**Exercise brief**
The first line to keep is the one containing "right ankle: (335, 169)"; restate it and all lines after it through the end of the material, word for word and nothing else.

**Records for processing**
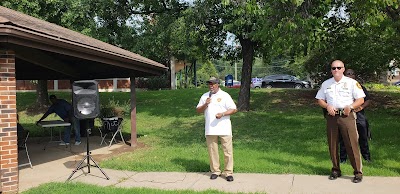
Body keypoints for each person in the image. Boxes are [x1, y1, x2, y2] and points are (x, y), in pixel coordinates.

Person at [315, 60, 366, 183]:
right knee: (332, 145)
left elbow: (361, 99)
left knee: (352, 144)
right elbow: (319, 99)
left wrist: (351, 107)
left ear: (343, 69)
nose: (336, 70)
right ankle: (335, 169)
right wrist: (327, 106)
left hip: (346, 116)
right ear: (331, 70)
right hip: (332, 117)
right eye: (333, 68)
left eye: (339, 68)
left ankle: (358, 172)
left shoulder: (352, 83)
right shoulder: (326, 84)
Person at [196, 77, 237, 182]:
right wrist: (206, 104)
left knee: (227, 151)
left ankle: (228, 172)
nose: (211, 86)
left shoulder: (225, 95)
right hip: (210, 129)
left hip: (224, 128)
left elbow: (233, 109)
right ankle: (215, 171)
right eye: (209, 84)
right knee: (212, 151)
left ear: (218, 84)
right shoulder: (205, 96)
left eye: (213, 84)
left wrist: (223, 114)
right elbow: (198, 110)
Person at [339, 69, 372, 163]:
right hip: (345, 115)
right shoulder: (341, 87)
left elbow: (367, 100)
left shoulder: (360, 87)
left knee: (363, 136)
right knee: (344, 137)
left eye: (353, 74)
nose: (351, 75)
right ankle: (343, 159)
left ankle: (366, 157)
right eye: (348, 74)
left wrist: (361, 107)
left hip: (359, 115)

**Response**
right ankle: (335, 169)
right wrist: (327, 106)
left hip: (346, 116)
right ear: (331, 70)
right hip: (332, 117)
right eye: (333, 68)
left eye: (339, 68)
left ankle: (358, 172)
left shoulder: (352, 83)
right shoulder: (326, 84)
Person at [196, 77, 237, 182]:
right wrist: (206, 104)
left knee: (227, 151)
left ankle: (228, 172)
nose: (211, 86)
left shoulder: (225, 95)
right hip: (210, 129)
left hip: (224, 128)
left elbow: (233, 109)
right ankle: (215, 171)
right eye: (209, 84)
right knee: (212, 151)
left ear: (218, 84)
right shoulder: (205, 96)
left eye: (213, 84)
left wrist: (223, 114)
right elbow: (198, 110)
Person at [339, 69, 372, 163]:
right hip: (345, 115)
right shoulder: (341, 87)
left elbow: (367, 100)
left shoulder: (360, 87)
left knee: (363, 136)
right knee: (344, 137)
left eye: (353, 74)
nose: (351, 75)
right ankle: (343, 159)
left ankle: (366, 157)
right eye: (348, 74)
left wrist: (361, 107)
left hip: (359, 115)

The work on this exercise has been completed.